Arizona Audit

A full audit of the votes in Maricopa County, the most populous county in Arizona, has been ordered by the state senate. The Democratic Party has filed a lawsuit to try to get a court to forbid the audit.

UPDATE: Judge orders a halt to the audit until Monday. 

UPDATE: AZ Democratic Party fails to post required million dollar bond. Audit back on. 

5 comments:

Christopher B said...

The cleanest election in history .... that we don't want anybody to review.

J Melcher said...

Does one house of a bi-cameral legislature have the authority to require this?

"Request", sure. Very reasonable. But I'm not sure setting up a half-legislature with authority over voting procedures is helpful in the current political environment. I assume the other half -- representatives -- can't be persuaded to join the request?

Grim said...

I don't know a great deal about the inner workings of Arizona's system; under ordinary circumstances I would view Arizona's elections as local business into which I ought not to put my nose. Even Georgia's elections are technically no longer my business, though as the state of my birth and upbringing it cannot be of no interest to me.
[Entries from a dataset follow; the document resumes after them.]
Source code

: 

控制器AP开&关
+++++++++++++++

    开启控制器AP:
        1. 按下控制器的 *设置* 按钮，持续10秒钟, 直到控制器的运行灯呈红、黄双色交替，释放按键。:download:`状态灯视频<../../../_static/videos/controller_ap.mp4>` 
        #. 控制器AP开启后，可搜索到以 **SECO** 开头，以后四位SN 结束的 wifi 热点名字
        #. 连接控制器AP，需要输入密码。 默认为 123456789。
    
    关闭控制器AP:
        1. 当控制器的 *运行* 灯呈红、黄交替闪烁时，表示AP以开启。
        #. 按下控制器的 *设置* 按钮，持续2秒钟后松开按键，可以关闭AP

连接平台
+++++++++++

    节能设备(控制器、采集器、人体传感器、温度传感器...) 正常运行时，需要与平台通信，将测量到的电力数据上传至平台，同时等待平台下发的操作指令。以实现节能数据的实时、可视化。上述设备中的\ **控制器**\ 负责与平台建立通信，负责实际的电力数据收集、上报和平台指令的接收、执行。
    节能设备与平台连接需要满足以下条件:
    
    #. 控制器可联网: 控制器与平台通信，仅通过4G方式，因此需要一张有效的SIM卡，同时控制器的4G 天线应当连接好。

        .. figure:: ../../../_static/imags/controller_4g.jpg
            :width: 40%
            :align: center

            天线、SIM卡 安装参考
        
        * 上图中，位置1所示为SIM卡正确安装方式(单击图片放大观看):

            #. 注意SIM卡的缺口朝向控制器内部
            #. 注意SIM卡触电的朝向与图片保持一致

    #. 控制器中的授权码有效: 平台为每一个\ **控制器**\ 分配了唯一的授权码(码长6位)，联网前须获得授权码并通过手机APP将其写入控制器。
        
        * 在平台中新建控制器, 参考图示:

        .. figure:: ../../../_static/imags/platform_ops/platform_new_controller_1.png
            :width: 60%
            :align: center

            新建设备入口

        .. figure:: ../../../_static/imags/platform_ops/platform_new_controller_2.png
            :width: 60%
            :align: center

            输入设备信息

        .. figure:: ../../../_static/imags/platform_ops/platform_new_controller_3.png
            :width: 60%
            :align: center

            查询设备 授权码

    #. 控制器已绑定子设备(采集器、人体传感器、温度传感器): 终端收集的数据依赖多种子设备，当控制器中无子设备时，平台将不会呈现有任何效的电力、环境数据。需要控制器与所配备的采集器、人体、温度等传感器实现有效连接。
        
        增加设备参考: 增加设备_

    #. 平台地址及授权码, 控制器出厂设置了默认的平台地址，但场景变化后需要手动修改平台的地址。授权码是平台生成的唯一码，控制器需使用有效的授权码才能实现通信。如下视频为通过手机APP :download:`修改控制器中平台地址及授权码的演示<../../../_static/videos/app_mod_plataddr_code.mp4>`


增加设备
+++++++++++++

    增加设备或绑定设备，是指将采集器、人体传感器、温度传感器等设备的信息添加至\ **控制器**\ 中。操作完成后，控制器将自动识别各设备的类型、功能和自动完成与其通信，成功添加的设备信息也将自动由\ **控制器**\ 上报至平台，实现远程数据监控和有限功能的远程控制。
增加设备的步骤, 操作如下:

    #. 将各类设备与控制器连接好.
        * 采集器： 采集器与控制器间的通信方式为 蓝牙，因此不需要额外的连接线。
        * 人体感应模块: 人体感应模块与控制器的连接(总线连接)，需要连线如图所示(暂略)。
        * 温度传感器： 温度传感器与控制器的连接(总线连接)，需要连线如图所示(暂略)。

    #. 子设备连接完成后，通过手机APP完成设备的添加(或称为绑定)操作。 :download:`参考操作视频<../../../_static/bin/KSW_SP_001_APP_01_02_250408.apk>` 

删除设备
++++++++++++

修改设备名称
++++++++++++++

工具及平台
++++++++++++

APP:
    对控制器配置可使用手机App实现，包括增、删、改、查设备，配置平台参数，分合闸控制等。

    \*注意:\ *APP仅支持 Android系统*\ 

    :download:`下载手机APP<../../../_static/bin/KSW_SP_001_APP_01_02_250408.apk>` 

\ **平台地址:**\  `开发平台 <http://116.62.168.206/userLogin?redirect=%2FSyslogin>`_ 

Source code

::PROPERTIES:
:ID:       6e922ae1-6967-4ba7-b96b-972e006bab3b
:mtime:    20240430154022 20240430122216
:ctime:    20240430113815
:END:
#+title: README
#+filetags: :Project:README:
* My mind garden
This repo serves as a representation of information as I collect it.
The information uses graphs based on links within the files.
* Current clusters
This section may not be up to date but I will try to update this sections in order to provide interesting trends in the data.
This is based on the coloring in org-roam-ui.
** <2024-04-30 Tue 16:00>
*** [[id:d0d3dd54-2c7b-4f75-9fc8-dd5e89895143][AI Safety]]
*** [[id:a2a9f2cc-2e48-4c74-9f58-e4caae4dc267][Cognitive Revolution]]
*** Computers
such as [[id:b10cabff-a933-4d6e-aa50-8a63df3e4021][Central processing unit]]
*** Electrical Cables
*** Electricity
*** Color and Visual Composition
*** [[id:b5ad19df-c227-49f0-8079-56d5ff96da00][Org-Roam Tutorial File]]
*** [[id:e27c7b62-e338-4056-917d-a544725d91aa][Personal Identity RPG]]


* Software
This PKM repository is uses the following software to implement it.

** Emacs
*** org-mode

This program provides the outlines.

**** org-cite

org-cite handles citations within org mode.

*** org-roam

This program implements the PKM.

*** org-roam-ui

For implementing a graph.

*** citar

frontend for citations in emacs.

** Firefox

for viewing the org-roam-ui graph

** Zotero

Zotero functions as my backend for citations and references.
It takes a lot to get me this interested in the question of whether a distant state I have never lived in and never shall had a completely honest election.

Christopher B said...

While I don't have specific knowledge of Arizona procedures, in general investigations, i.e. hearings, are often conducted on the authority of one portion of a legislature. For instance, the U.S. Senate has no say in whether or how the U.S. House of Representatives conducts an impeachment investigation, as evidenced by the events of the last few years, and those investigations often have subpoena power.

Aggie said...

For a question like that, I would have to ask: Where is the harm?
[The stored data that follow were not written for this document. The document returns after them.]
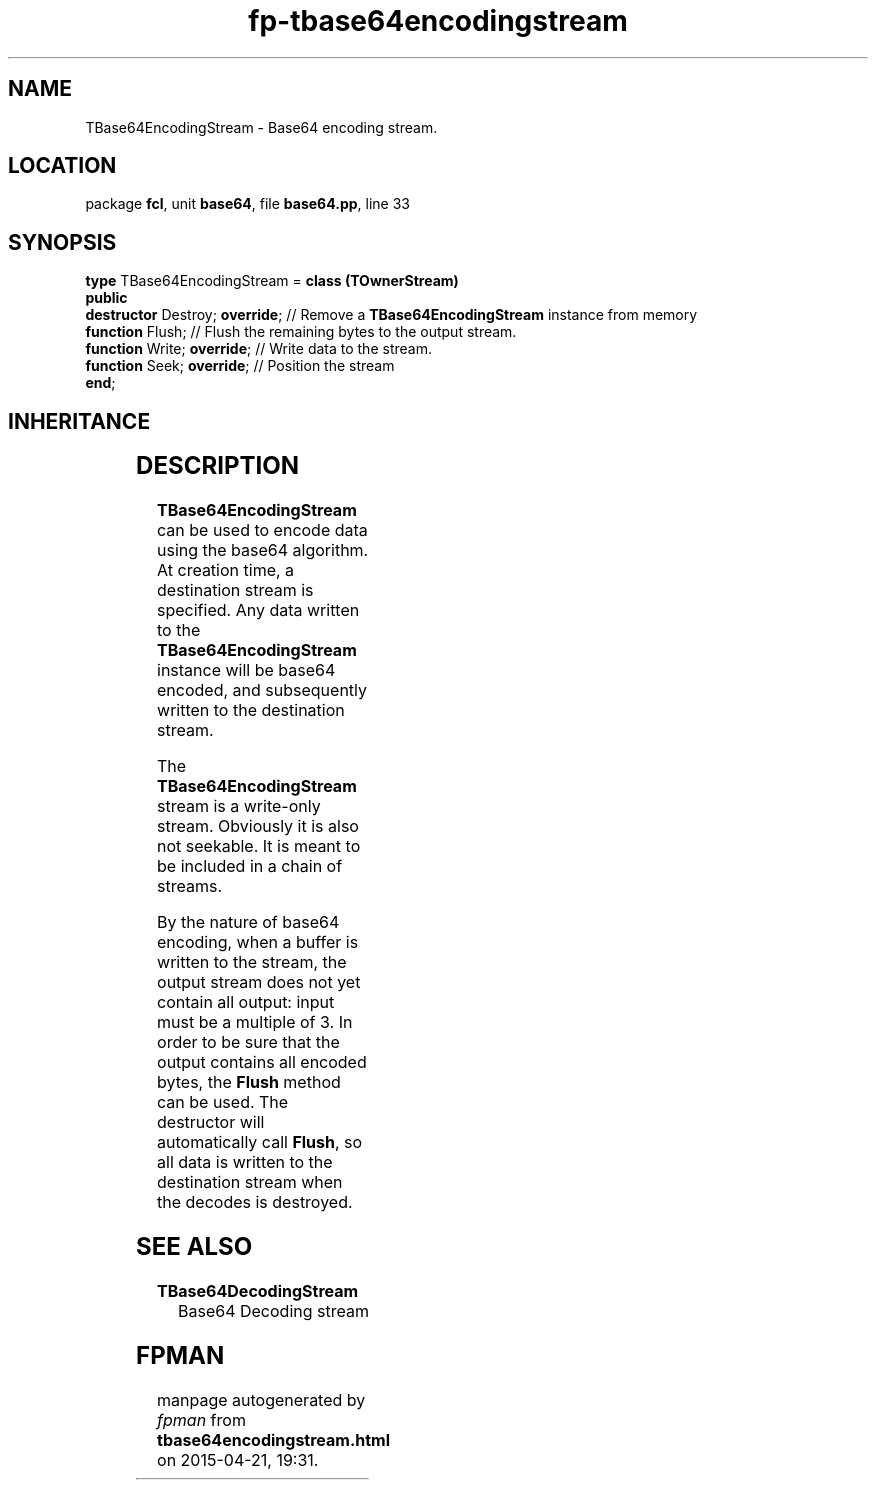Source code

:.\" file autogenerated by fpman
.TH "fp-tbase64encodingstream" 3 "2014-03-14" "fpman" "Free Pascal Programmer's Manual"
.SH NAME
TBase64EncodingStream - Base64 encoding stream.
.SH LOCATION
package \fBfcl\fR, unit \fBbase64\fR, file \fBbase64.pp\fR, line 33
.SH SYNOPSIS
\fBtype\fR TBase64EncodingStream = \fBclass (TOwnerStream)\fR
.br
\fBpublic\fR
  \fBdestructor\fR Destroy; \fBoverride\fR; // Remove a \fBTBase64EncodingStream\fR instance from memory
  \fBfunction\fR Flush;               // Flush the remaining bytes to the output stream.
  \fBfunction\fR Write; \fBoverride\fR;     // Write data to the stream.
  \fBfunction\fR Seek; \fBoverride\fR;      // Position the stream
.br
\fBend\fR;
.SH INHERITANCE
.TS
l l
l l
l l
l l.
\fBTBase64EncodingStream\fR	Base64 encoding stream.
\fBTOwnerStream\fR	
\fBTStream\fR	
\fBTObject\fR	
.TE
.SH DESCRIPTION
\fBTBase64EncodingStream\fR can be used to encode data using the base64 algorithm. At creation time, a destination stream is specified. Any data written to the \fBTBase64EncodingStream\fR instance will be base64 encoded, and subsequently written to the destination stream.

The \fBTBase64EncodingStream\fR stream is a write-only stream. Obviously it is also not seekable. It is meant to be included in a chain of streams.

By the nature of base64 encoding, when a buffer is written to the stream, the output stream does not yet contain all output: input must be a multiple of 3. In order to be sure that the output contains all encoded bytes, the \fBFlush\fR method can be used. The destructor will automatically call \fBFlush\fR, so all data is written to the destination stream when the decodes is destroyed.


.SH SEE ALSO
.TP
.B TBase64DecodingStream
Base64 Decoding stream

.SH FPMAN
manpage autogenerated by \fIfpman\fR from \fBtbase64encodingstream.html\fR on 2015-04-21, 19:31.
This is not a putative change to the laws of the land, or of the regulatory environment. It will not even have a deleterious effect on the ballot evidence or individual privacy. It is simply an assessment, if I understand it correctly.
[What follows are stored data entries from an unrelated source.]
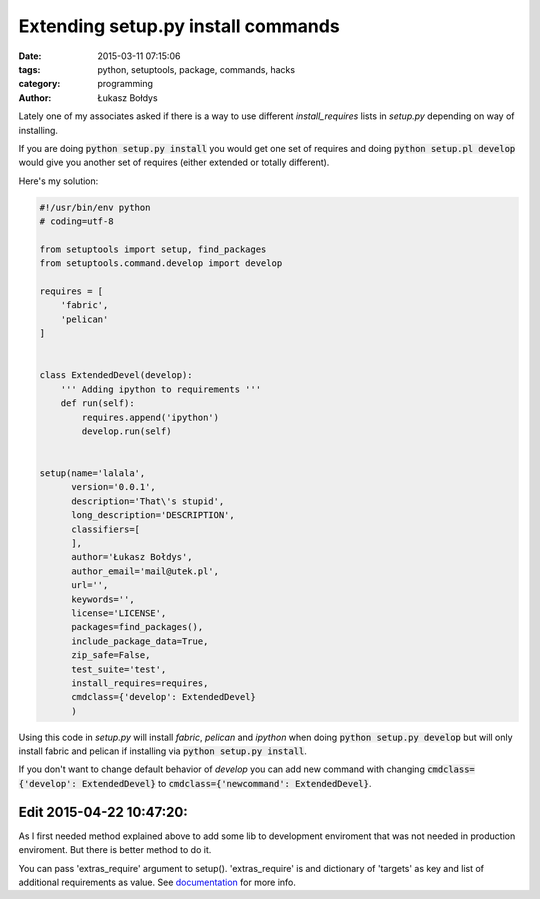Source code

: Extending setup.py install commands
#####################################################

:date: 2015-03-11 07:15:06
:tags: python, setuptools, package, commands, hacks
:category: programming
:author: Łukasz Bołdys

Lately one of my associates asked if there is a way to use different
*install_requires* lists in *setup.py* depending on way of installing.

If you are doing :code:`python setup.py install` you would get one set of requires and doing :code:`python setup.pl develop` would give you another set of requires (either extended or totally different).

Here's my solution:

.. code-block:: python

    #!/usr/bin/env python
    # coding=utf-8

    from setuptools import setup, find_packages
    from setuptools.command.develop import develop

    requires = [
        'fabric',
        'pelican'
    ]


    class ExtendedDevel(develop):
        ''' Adding ipython to requirements '''
        def run(self):
            requires.append('ipython')
            develop.run(self)


    setup(name='lalala',
          version='0.0.1',
          description='That\'s stupid',
          long_description='DESCRIPTION',
          classifiers=[
          ],
          author='Łukasz Bołdys',
          author_email='mail@utek.pl',
          url='',
          keywords='',
          license='LICENSE',
          packages=find_packages(),
          include_package_data=True,
          zip_safe=False,
          test_suite='test',
          install_requires=requires,
          cmdclass={'develop': ExtendedDevel}
          )


Using this code in *setup.py* will install *fabric*, *pelican* and *ipython* when doing :code:`python setup.py develop` but will only install fabric and pelican if installing via :code:`python setup.py install`.

If you don't want to change default behavior of *develop* you can add new command with changing :code:`cmdclass={'develop': ExtendedDevel}` to :code:`cmdclass={'newcommand': ExtendedDevel}`.


Edit 2015-04-22 10:47:20:
--------------------------
As I first needed method explained above to add some lib to development enviroment that was not needed in production enviroment. But there is better method to do it.

You can pass 'extras_require' argument to setup(). 'extras_require' is and dictionary of 'targets' as key and list of additional requirements as value.
See documentation_ for more info.

.. _documentation: https://pythonhosted.org/setuptools/setuptools.html#declaring-extras-optional-features-with-their-own-dependencies
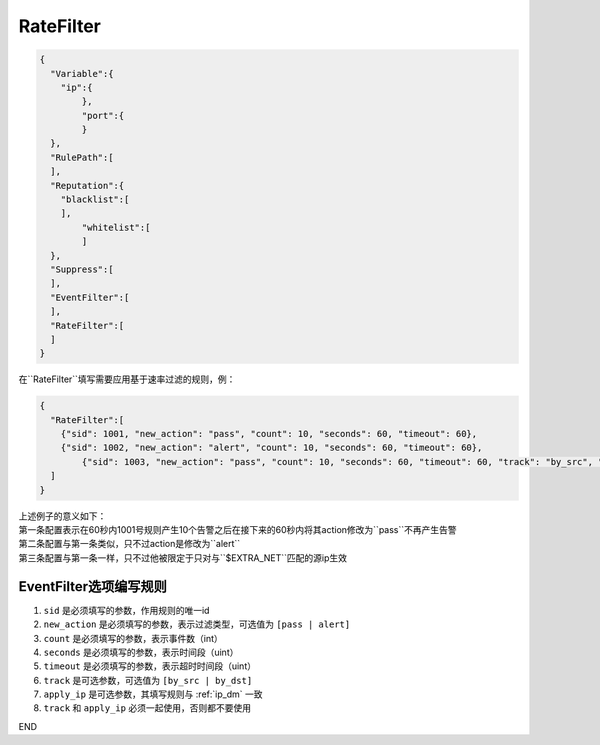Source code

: RateFilter
===========

.. code:: json

 {
   "Variable":{
     "ip":{
	 },
	 "port":{
	 }
   },
   "RulePath":[
   ],
   "Reputation":{
     "blacklist":[
     ],
	 "whitelist":[
	 ]
   },
   "Suppress":[	
   ],
   "EventFilter":[
   ],
   "RateFilter":[
   ]
 }
 
在``RateFilter``填写需要应用基于速率过滤的规则，例：

.. code:: json

 {
   "RateFilter":[
     {"sid": 1001, "new_action": "pass", "count": 10, "seconds": 60, "timeout": 60},
     {"sid": 1002, "new_action": "alert", "count": 10, "seconds": 60, "timeout": 60},
	 {"sid": 1003, "new_action": "pass", "count": 10, "seconds": 60, "timeout": 60, "track": "by_src", "apply_ip": "$EXTRA_NET"}
   ]
 }
 
| 上述例子的意义如下：
| 第一条配置表示在60秒内1001号规则产生10个告警之后在接下来的60秒内将其action修改为``pass``不再产生告警
| 第二条配置与第一条类似，只不过action是修改为``alert``
| 第三条配置与第一条一样，只不过他被限定于只对与``$EXTRA_NET``匹配的源ip生效

EventFilter选项编写规则
-----------------------

#. ``sid`` 是必须填写的参数，作用规则的唯一id
#. ``new_action`` 是必须填写的参数，表示过滤类型，可选值为 ``[pass | alert]``
#. ``count`` 是必须填写的参数，表示事件数（int）
#. ``seconds`` 是必须填写的参数，表示时间段（uint）
#. ``timeout`` 是必须填写的参数，表示超时时间段（uint）
#. ``track`` 是可选参数，可选值为 ``[by_src | by_dst]``
#. ``apply_ip`` 是可选参数，其填写规则与 :ref:`ip_dm` 一致
#. ``track`` 和 ``apply_ip`` 必须一起使用，否则都不要使用

END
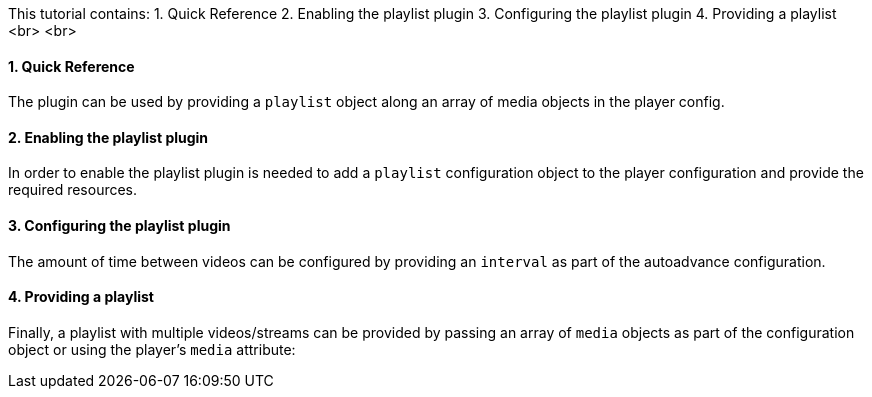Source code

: This tutorial contains:
1. Quick Reference
2. Enabling the playlist plugin
3. Configuring the playlist plugin
4. Providing a playlist
<br>
<br>

==== 1. Quick Reference

The plugin can be used by providing a `playlist` object along an array of media objects in the player config.

==== 2. Enabling the playlist plugin

In order to enable the playlist plugin is needed to add a `playlist` configuration object to the player configuration and provide the required resources.

==== 3. Configuring the playlist plugin

The amount of time between videos can be configured by providing an `interval` as part of the autoadvance configuration.

==== 4. Providing a playlist

Finally, a playlist with multiple videos/streams can be provided by passing an array of `media` objects as part of the configuration object or using the player's `media` attribute:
In the industry, if we wanted to test the integrity of equipment, we would call this a non-destructive inspection, NDI. There are other tests that explore the ultimate strength of material or design by testing to destruction, for proofing purposes. This is not that.

If the audit is conducted with fair oversight access granted to both parties, and to all appearances it is being exhaustively documented, then again: Where is the harm? The benefit is restoring a wide spread faith in the electoral process - whatever the findings may be.